“Are you and I an aberration
flickering upon the screen
sending out our best transmissions
waiting in our velveteen…
Tell me you can really see me…
And I don’t know where we are
but we’re passing through these wires
Walking through the streets
of invisible empires…”
“People are at the center of Christian work… We travel light. The character of our work is shaped not by accomplishments or possessions but in the birth of relationships.” (Peterson, on Ps. 127)
Peterson’s insight holds true for any kind of work, and for any traveler in this world.
This afternoon I came across a poem by Miller Williams entitled “The Curator,” which is a moving depiction of Peterson’s insight. Although set in an art museum rather than a library, the ethos and sensibility is much the same whether one cares for books or other objects. We curators pour our lives into acquiring the skills to appreciate the items we collect, and we commit our hearts to their preservation. But all that would be nothing without communicating them somehow to others, without establishing a personal connection with other people in which we then share an understanding of the meaning of the collection. I love the books I work with; yet my motivation lies even more in coming to see the personal experiences of the author’s world “behind the book” and connecting that with the ways people now experience the books in their own lives because of what I do. Collected objects are physical and tangible, but the personal relationships across time and space engendered by that common experience are more real still. Williams’ poem about the Curators of an art museum in Leningrad during the German advance in World War 2 makes this clear.

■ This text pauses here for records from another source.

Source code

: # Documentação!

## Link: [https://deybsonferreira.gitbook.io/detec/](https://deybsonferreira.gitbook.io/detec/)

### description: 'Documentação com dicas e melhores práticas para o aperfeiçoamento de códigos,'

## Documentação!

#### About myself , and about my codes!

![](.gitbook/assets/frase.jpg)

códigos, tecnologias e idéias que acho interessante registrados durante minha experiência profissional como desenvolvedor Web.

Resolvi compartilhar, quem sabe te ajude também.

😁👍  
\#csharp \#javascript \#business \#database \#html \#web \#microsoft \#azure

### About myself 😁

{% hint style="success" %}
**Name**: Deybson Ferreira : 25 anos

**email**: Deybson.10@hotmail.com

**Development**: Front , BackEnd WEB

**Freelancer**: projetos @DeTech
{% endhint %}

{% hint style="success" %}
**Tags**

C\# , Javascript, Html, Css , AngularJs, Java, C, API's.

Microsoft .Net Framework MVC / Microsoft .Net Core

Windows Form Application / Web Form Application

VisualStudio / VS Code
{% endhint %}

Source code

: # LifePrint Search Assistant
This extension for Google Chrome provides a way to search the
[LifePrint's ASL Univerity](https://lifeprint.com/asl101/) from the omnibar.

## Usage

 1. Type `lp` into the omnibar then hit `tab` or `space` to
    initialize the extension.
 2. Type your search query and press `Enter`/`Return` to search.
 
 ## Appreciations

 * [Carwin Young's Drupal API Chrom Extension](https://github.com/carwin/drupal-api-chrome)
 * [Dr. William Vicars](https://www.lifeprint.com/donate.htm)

“Maybe this was a way to forget the war
a little while. Maybe more than that.
Whatever it was, the people continued to come.
It came to be called The Unseen Collection…”

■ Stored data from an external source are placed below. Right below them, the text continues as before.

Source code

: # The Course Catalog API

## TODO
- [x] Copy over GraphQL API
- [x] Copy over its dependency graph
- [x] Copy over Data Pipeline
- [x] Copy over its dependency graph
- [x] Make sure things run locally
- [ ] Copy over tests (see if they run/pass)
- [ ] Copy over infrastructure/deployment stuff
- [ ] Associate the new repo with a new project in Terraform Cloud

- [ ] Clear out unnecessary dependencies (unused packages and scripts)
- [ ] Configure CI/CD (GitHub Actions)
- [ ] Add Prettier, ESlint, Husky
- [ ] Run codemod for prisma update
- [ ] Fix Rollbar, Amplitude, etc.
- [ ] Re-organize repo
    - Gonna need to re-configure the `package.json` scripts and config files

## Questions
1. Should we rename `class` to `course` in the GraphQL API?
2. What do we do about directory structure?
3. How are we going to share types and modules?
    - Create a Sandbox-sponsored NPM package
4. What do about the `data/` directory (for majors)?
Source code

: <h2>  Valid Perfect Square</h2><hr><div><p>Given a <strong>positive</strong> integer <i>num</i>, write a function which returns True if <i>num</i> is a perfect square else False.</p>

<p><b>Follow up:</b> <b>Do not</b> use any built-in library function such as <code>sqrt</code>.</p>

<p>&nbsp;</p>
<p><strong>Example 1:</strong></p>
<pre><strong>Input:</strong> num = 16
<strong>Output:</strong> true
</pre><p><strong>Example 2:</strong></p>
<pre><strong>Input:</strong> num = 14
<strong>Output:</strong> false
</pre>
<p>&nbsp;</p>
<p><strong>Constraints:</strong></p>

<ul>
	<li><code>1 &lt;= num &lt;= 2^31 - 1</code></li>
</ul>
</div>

David pointed me to a book, The Madonnas of Leningrad by Debra Dean (review), which juxtaposes two phases in the life of one of the museum workers: first, her memories of giving tours of the museum’s collections during the German approach to Leningrad, and second, her much later descent into Alzheimer’s, with its memory loss and consequent sundering of many meaningful relationships and personal connections.
“She is leaving him, not all at once, which would be painful enough, but in a wrenching succession of separations. One moment she is here, and then she is gone again, and each journey takes her a little farther from his reach. He cannot follow her, and he wonders where she goes when she leaves.” (Dean)
We travel light, indeed. The weight of glory lifts us upward.
“The slow erosion of self has its compensations. Having forgotten whatever associations might dull her vision, she can look at a leaf and see it for the first time. Though reason suggests it otherwise, she has never seen this green before. It is wondrous. Each day the world is made fresh again, holy and she takes it in, in all its intensity, like a young child.” (Dean)
If the doctrine of the Trinity means anything, it is this: People and relationships remain at the center of reality, no matter what.